Paixão visceral
Após algum tempo de relacionamento amoroso
eventualmente acontece de um dos parceiros começar a reclamar: “Você já não
é o mesmo. Me escondeu muita coisa de sua personalidade. Me enganou para me
conquistar. Antes, parecia adivinhar os meus desejos e mesmo se antecipar a
eles. Agora você já não me entende, não tem consideração por mim.” E por aí
vai. Às vezes a briga esquenta. Um chama o outro de mentiroso, farsante,
fingido. Uma carga de adjetivos negativos transforma o companheiro num canalha,
num ser desprezível. Mas será ele realmente um mau-caráter? Pode ser que sim.
Também é possível, no entanto, que seja uma vítima da “síndrome de
apaixonamento visceral”.
Esse tipo de apaixonamento toca o mais
fundo do ser e estabelece uma relação na qual o único que conta é o outro, com
seus desejos, melindres, peculiaridades. A atenção é inteiramente desviada de
si mesmo e dirigida para o amado. O apagamento pessoal faz do amante um serviçal,
quase um escravo. As questões pessoais, as próprias necessidades, suscetibilidades
e desejos deixam de ter importância, são postos de lado. O único objetivo é
fazer o outro feliz. Cada membro do casal, ao esmerar-se em comprazer ao
parceiro, surge como um ente caído do céu, destinado a torná-lo venturoso para
todo o sempre.
É uma relação que lembra a dupla
mãe-bebê, em que a primeira deixa de lado os dissabores, as questões pessoais,
os outros amores e interesses para se dedicar exclusivamente ao seu rebento,
àquele ser visceral gestado na intimidade de sua barriga. Em se tratando de casal amoroso, ambos são,
metaforicamente, bebê e mãe. Um procura agradar e servir ao outro em detrimento
de si próprio.
O apaixonamento visceral tornará o
casal tão amalgamado que podemos compará-lo a irmãos siameses, unidos por
vísceras comuns. Quero aqui recordar o filme O Segredo de Brockeback
Mountain (2005), vencedor de três Oscars, no qual vemos que nada, nem mesmo
a morte puderam separar os amantes. Eis aí o problema desse tipo de relação.

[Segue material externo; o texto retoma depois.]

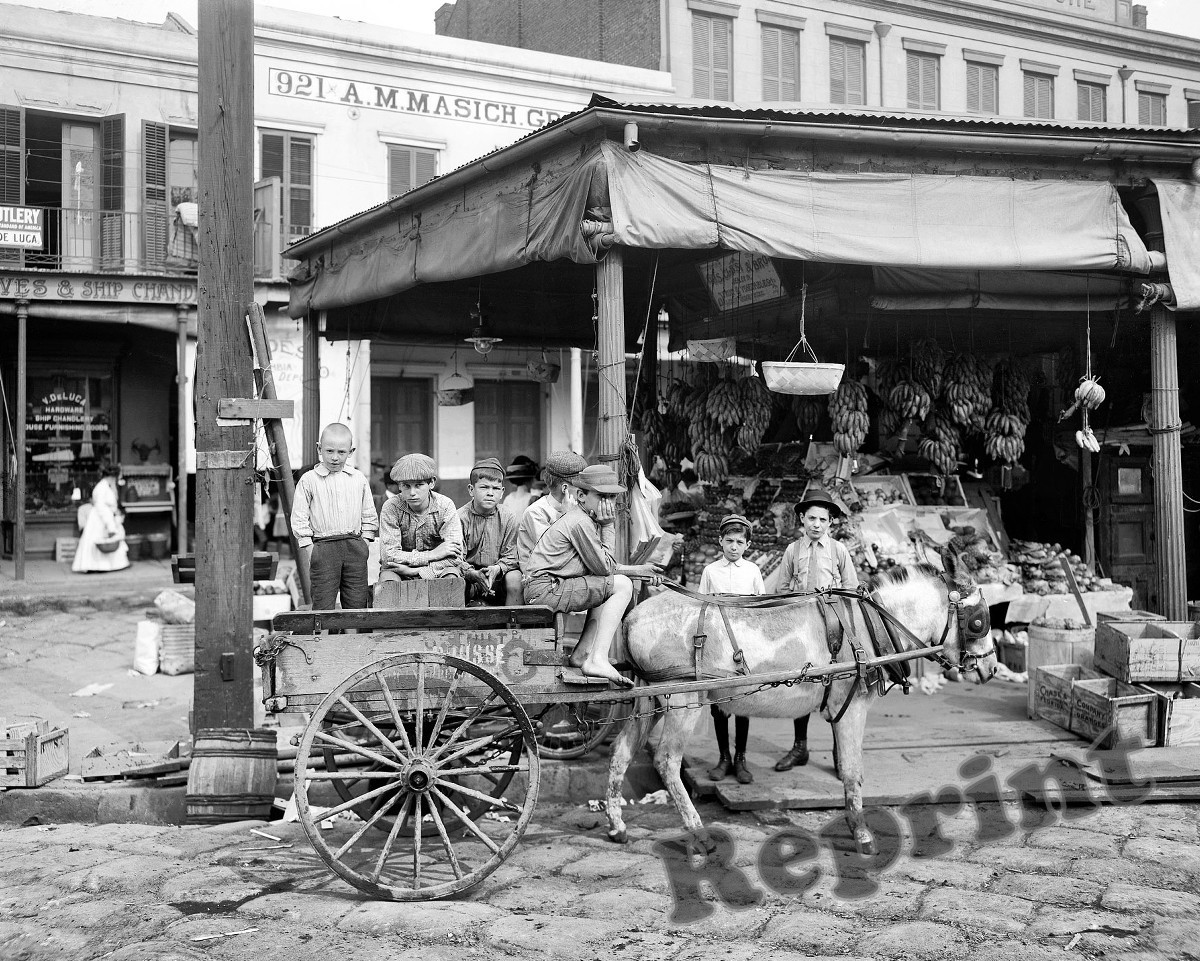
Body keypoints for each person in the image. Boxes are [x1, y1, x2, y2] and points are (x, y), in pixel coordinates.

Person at [523, 464, 662, 686]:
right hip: (546, 590)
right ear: (581, 495)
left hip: (550, 586)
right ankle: (597, 659)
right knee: (622, 586)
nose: (608, 503)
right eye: (601, 496)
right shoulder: (581, 522)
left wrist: (639, 570)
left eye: (612, 497)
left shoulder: (584, 519)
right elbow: (604, 568)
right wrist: (608, 525)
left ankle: (582, 654)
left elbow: (598, 568)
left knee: (607, 586)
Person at [774, 487, 859, 772]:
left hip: (834, 629)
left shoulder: (838, 550)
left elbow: (851, 589)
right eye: (811, 518)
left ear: (830, 523)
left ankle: (840, 751)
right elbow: (782, 588)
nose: (816, 525)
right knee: (802, 683)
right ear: (802, 518)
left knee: (839, 685)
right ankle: (800, 747)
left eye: (822, 520)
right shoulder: (792, 550)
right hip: (802, 629)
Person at [699, 513, 765, 785]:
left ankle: (740, 758)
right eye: (729, 541)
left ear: (748, 545)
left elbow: (761, 609)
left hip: (745, 645)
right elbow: (700, 606)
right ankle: (723, 757)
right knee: (718, 703)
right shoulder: (710, 571)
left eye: (739, 542)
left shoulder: (752, 571)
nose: (734, 547)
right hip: (718, 644)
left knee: (742, 701)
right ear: (720, 541)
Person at [290, 423, 378, 610]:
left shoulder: (358, 479)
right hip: (323, 547)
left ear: (351, 452)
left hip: (354, 546)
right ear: (319, 448)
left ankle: (352, 639)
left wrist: (365, 543)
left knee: (356, 601)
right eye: (329, 451)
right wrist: (309, 548)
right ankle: (322, 639)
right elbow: (299, 517)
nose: (335, 458)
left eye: (341, 452)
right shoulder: (309, 480)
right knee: (323, 602)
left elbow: (369, 514)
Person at [378, 453, 463, 586]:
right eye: (406, 485)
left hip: (438, 569)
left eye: (418, 485)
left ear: (432, 483)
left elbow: (456, 557)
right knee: (388, 583)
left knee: (451, 578)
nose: (412, 492)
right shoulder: (391, 507)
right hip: (399, 571)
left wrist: (418, 572)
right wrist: (433, 554)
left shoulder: (445, 506)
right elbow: (388, 557)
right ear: (399, 486)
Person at [456, 457, 521, 604]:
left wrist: (496, 569)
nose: (490, 493)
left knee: (515, 578)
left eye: (496, 488)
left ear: (502, 492)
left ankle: (512, 624)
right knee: (453, 579)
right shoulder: (459, 518)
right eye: (484, 487)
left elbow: (512, 555)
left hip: (499, 577)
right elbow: (455, 558)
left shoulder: (508, 517)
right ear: (471, 490)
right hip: (468, 577)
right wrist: (473, 574)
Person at [516, 449, 588, 573]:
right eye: (581, 487)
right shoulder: (535, 513)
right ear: (565, 488)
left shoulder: (580, 508)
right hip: (543, 580)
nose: (585, 493)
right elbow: (554, 555)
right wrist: (568, 518)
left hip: (569, 574)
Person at [72, 468, 130, 573]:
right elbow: (101, 506)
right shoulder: (102, 488)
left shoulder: (104, 486)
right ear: (112, 477)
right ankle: (97, 565)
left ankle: (105, 565)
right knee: (99, 539)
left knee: (103, 540)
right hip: (101, 518)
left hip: (103, 516)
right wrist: (110, 524)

Quando o mútuo fascínio declina, surgem as individualidades e as diferenças
pessoais. Muitas variáveis entram então em jogo: se as diferenças forem tão
grandes que tornem impossível a convivência, a relação de apaixonamento
visceral fará com que a necessária separação, se puder acontecer, seja
extremamente dolorosa, provocando muito sofrimento psíquico e físico. Se as
diferenças não ultrapassarem o limite das possibilidades de entrosamento, a
força da relação visceral ajudará a superar o desconforto causado pelas dessemelhanças
facilitando a renúncia ao desejo impossível de entendimento perfeito.
Como surge esse tipo de amor que estou
chamando de apaixonamento visceral? Para explicar, vou me valer novamente do
cinema. Existem alguns filmes que apresentam um tema recorrente. O namorado
morre e retorna posteriormente no corpo de outra pessoa. A antiga namorada que
permaneceu viva, ao encontrar-se por acaso com o antigo namorado em um novo
corpo evidentemente não o reconhece, mas sente que existe algo de familiar
nele. Essa mistura de estranho e familiar faz daquela pessoa um ser misterioso
que surpreende, intriga e atrai. Algo antigo, vindo do passado remoto, vibra e
ela se sente pronta a se aproximar daquele estranho/familiar para um
apaixonamento visceral. Esses filmes são alegorias de encontros em que um
enxerga no outro algo de seu passado mais longínquo vivido com a mãe ou outra
figura poderosa. Um tipo de amor que pode ser uma bênção -- quando não há uma
incompatibilidade essencial e o casal ultrapassa a idéia de encaixe exato,
aceitando as imperfeições, individualidades e diferenças -- ou uma maldição --
quando acontece o contrário: modos de ser irreconciliáveis ou impossibilidade
de renunciar à perfeição dos primeiros tempos da relação.